A 2022 survey conducted by the National Community Pharmacists Association reported that more than 70% of pharmacies were struggling to fill staff positions.
During the COVID-19 pandemic, many businesses started to experience labor issues due to an increased number of workers wanting to work from home, and pharmacies were no exception.
Things haven’t changed much since then, as people have grown accustomed to this new way of working. This has made finding qualified people to work in a pharmacy difficult. After all, working at a pharmacy requires in-person work for practically every component of the job.
Plus, growing workloads and resulting stresses on pharmacists have led to well-documented burnout and subsequent staffing shortages.
“Workplace conditions have pushed many pharmacists and pharmacy teams to the brink of despair,” the board of trustees of the American Pharmacists Association said in December 2021. “Pharmacy burnout is a significant patient safety issue. It is impacting patients today with delayed prescription fulfillment, unacceptable waits for vaccines and testing, and potential errors due to high volume, long hours and pressure to meet performance metrics.”
A 2022 survey conducted by the National Community Pharmacists Association reported that more than 70% of pharmacies were struggling to fill staff positions. As a result, some pharmacies have had to adjust hours of operation.
“The discussion around staffing issues in pharmacies gained significant attention during the early stages of the pandemic in 2020,” said Sahily Paoline, PharmD, chief clinical officer at Xevant. “COVID-19 brought about unique challenges for pharmacies, including increased demand for medications, vaccine distribution efforts, and the need for additional safety protocols.”
These challenges, coupled with disruptions in supply chains and changes in workforce dynamics due to health concerns and lockdown measures, were all contributing factors to staffing shortages becoming more prominent.
Moreover, thousands of pharmacists who responded to a 2022 survey reported not having enough time to perform their work activities.
“Stressful workloads have contributed to higher reported levels of burnout from pharmacists in 2022 compared to 2019 pre-pandemic statistics,” Paoline said. “Pharmacists agree that staffing shortages (including pharmacy technicians) lead to longer wait times for patients’ prescriptions to be filled.”

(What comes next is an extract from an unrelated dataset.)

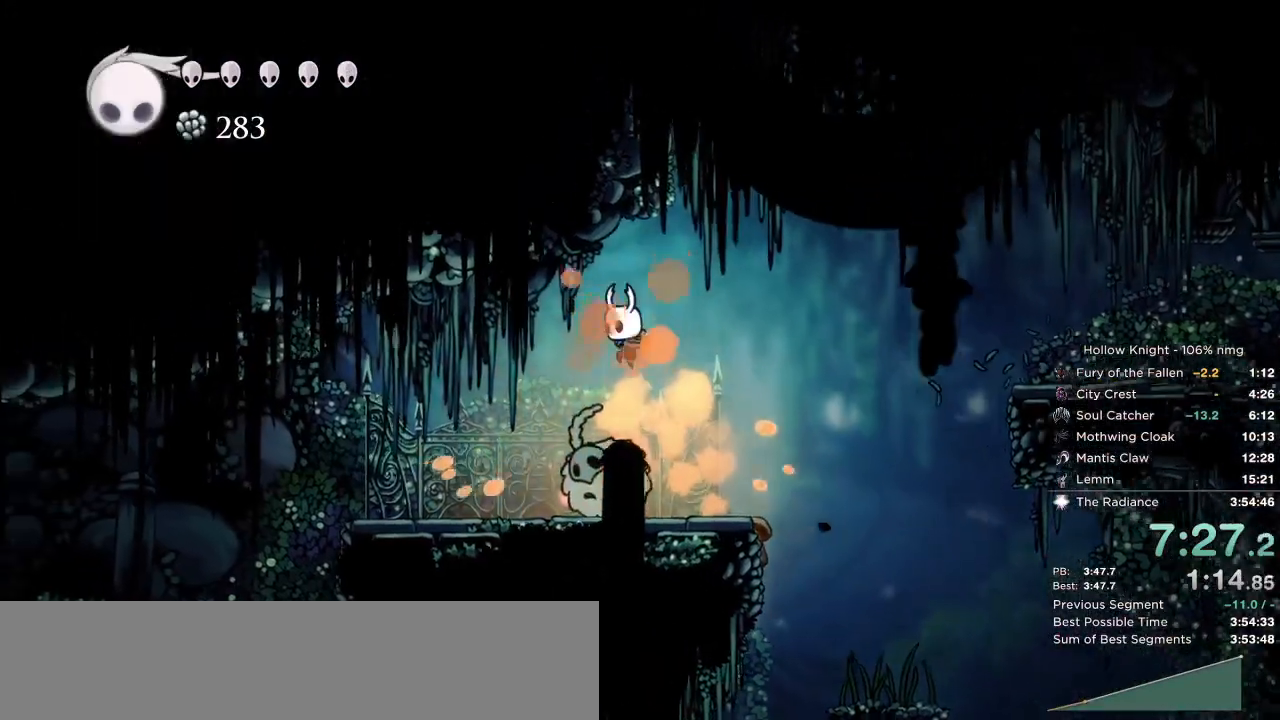
Gameplay with keyboard; each line is a JSON object with the keys held at the frame after it. "events" lists presses ("down") and releases ("up") of "cast", "cdash", "dash", "dnail", "down", "escape", "focus", "inv", "jump", "left", "nail", "return", "right" and "up" between this image and that frame as [ms after this image, input, new state], when the widget could be followed in between. No other keys are recorded. Mouse input is not recorded. Key names are as the overlay labels them; some are game actions (e.g. jump) rather than physical keys.
{"keys": ["left"], "events": [[33, "nail", "down"], [150, "nail", "up"], [267, "down", "up"]]}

Some pharmacies are leveraging technology to fill the gap as they explore automated robots to fill prescriptions. In the meantime, these shortages certainly have the potential to impact patient health negatively due to increased delays and mistakes.
The health care industry is facing an exodus of employees in support roles. A recent study, titled “Allied Health Workforce Retention,” commissioned by Ultimate Medical Academy, revealed it’s the entire healthcare landscape that’s experiencing issues.
The results showed that 60% of all healthcare support workers expect to leave their job in the next 5 years and among those who have considered leaving, approximately 45% have looked for a new job in the past 6 to 12 months, and another 21% are looking for a new job now.
What’s more, 15% do not expect to work in their current position for more than a year and 39% are considering leaving their current position for a different industry altogether.
That means that pharmacies need to do what they can to attract and retain staff. At Winston-Salem, North Carolina-based Marley Drug, owner Christopher Holler, PharmD, has seen other pharmacies face staffing issues, so he pays his pharmacists “quite well,” knowing that the market is competitive. That has kept his workers loyal.